Overall, LiveOak VP has 18 portfolio companies with 14 investments in Austin, two in Dallas, one each in Houston and San Antonio. One of its investments, StackEngine, got acquired by Oracle. It’s about to announce another investment in an Austin startup bringing the number of portfolio companies to 19 with 15 investments in Austin.

Srinivasan sees Austin’s investment landscape improving.

“There feels like there is a lot of capital available for the first round,” Srinivasan said. “The challenge comes in with the Series B round.”

LiveOak VP is cultivating relationships with firms on the coasts to come in and work with these opportunities, Srinivasan said.

“Things are a whole lot better,” he said.

The LiveOak VP fund is having some great success in the portfolio, which has raised $100 million in last 12 months, Srinivasan said.
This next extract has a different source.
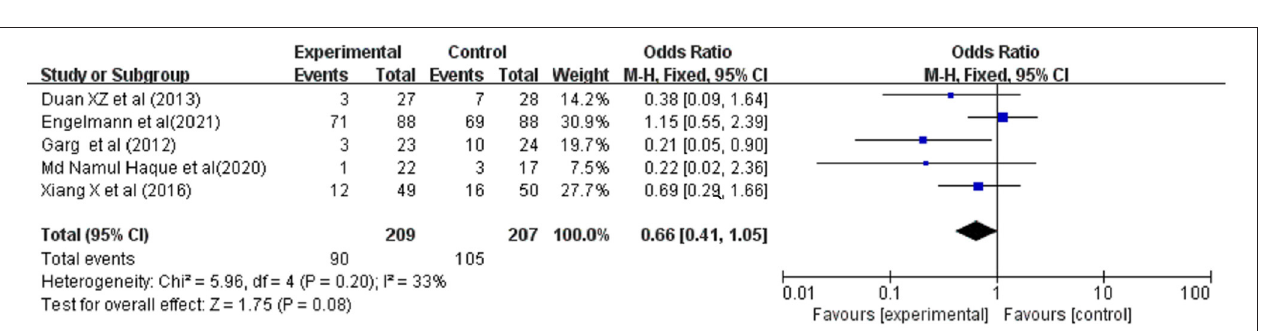
FIGURE 5 | Pooled estimate rate for infection between patients with ACLF. Treated by G-CSF and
“If we are there as the first institutional investors, big investors will follow us in subsequent rounds,” he said.

To be considered for an investment, entrepreneurs can submit plans on LiveOak VP’s website or get introduced by anyone that knows the LiveOak VP partners. Entrepreneurs can also email one of the partners directly using their first name and the domain LiveOakVP.com so Krishna@LiveOakVP.com.

“But you don’t need an introduction,” Srinivasan said. “A partner takes a look at every single email submission so we don’t miss out on a diamond in the rough. CS Disco came to us that way.”

It’s also a complete fallacy that Austin entrepreneurs don’t go after big ideas, Srinivasan said.

“Our portfolio is filled with people going after big ideas,” he said. “Telestax is a big idea.”